Mortgage News

ANZ's new mortgage lending all but dried up in Dec qtr

Wednesday 11th of March 2009

Its December quarter general disclosure statement shows the bank increased its mortgage book by just $47 million to $49.67 billion in the three months.

Using Reserve Bank figures as a proxy for total lending on residential housing by banks, ANZ accounted for just 1.9% of the increase in the three months ended December 31.

Total bank lending on residential housing increased by $2.43 billion to $155.7 billion in the three months.

ANZ’s share of the market dropped to 31.9% from 32.38% at the end of September.

By contrast, the Government-owned Kiwibank, whose share of the market stood at 4.1% at the end of December, increased its mortgage book by $869 million to $6.39 billion in the three months.

ANZ also had a further $5.38 billion in off-balance sheet mortgages, largely loans approved but not drawn down. That compared with $5.4 billion in off-balance sheet mortgages at September 30.

ANZ seems to be working on improving the quality of its mortgage book.

Its mortgages with loan-to-value ratios (LVRs) above 90% at December 31 eased to 11.9% of its book from 12.3% three months earlier while those with LVRs between 80% and 89% were unchanged at 14% of the total book. Those with LVRs below 60% rose slightly to 42.5% of the book from 42% three months earlier.

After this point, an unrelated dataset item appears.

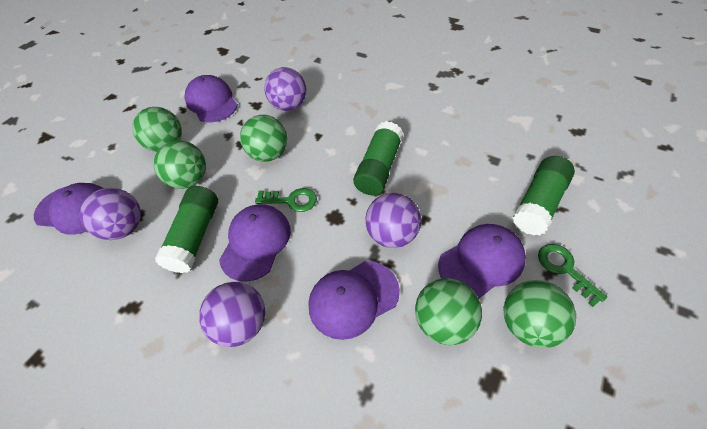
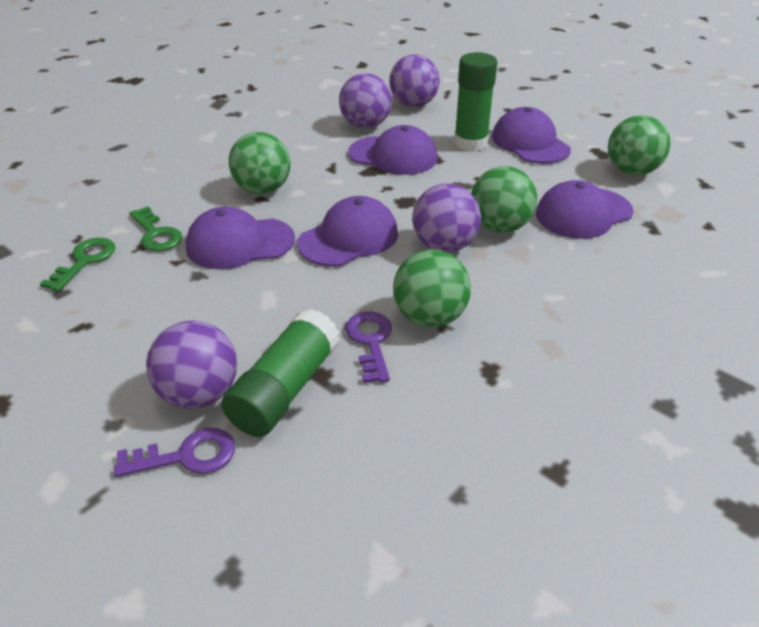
green ball: 5 -> 4
green glue stick: 3 -> 2
purple key: 0 -> 2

Last week, ANZ reported net profit for the December quarter fell by $100 million, or 32.3%, to $210 million as its charges against profit for impaired loans jumped to $94 million from $32 million in the same quarter of 2007.

Of the latest quarter’s charges for impaired loans, $17 million was against retail mortgages, $30 million against other retail exposures and $47 million against corporate loans.

ANZ had $725 million in provisions for impaired loans at December 31, up from $478 million a year earlier, of which $133 million were retail mortgages, $189 million in other retail exposures and $403 million in corporate loans.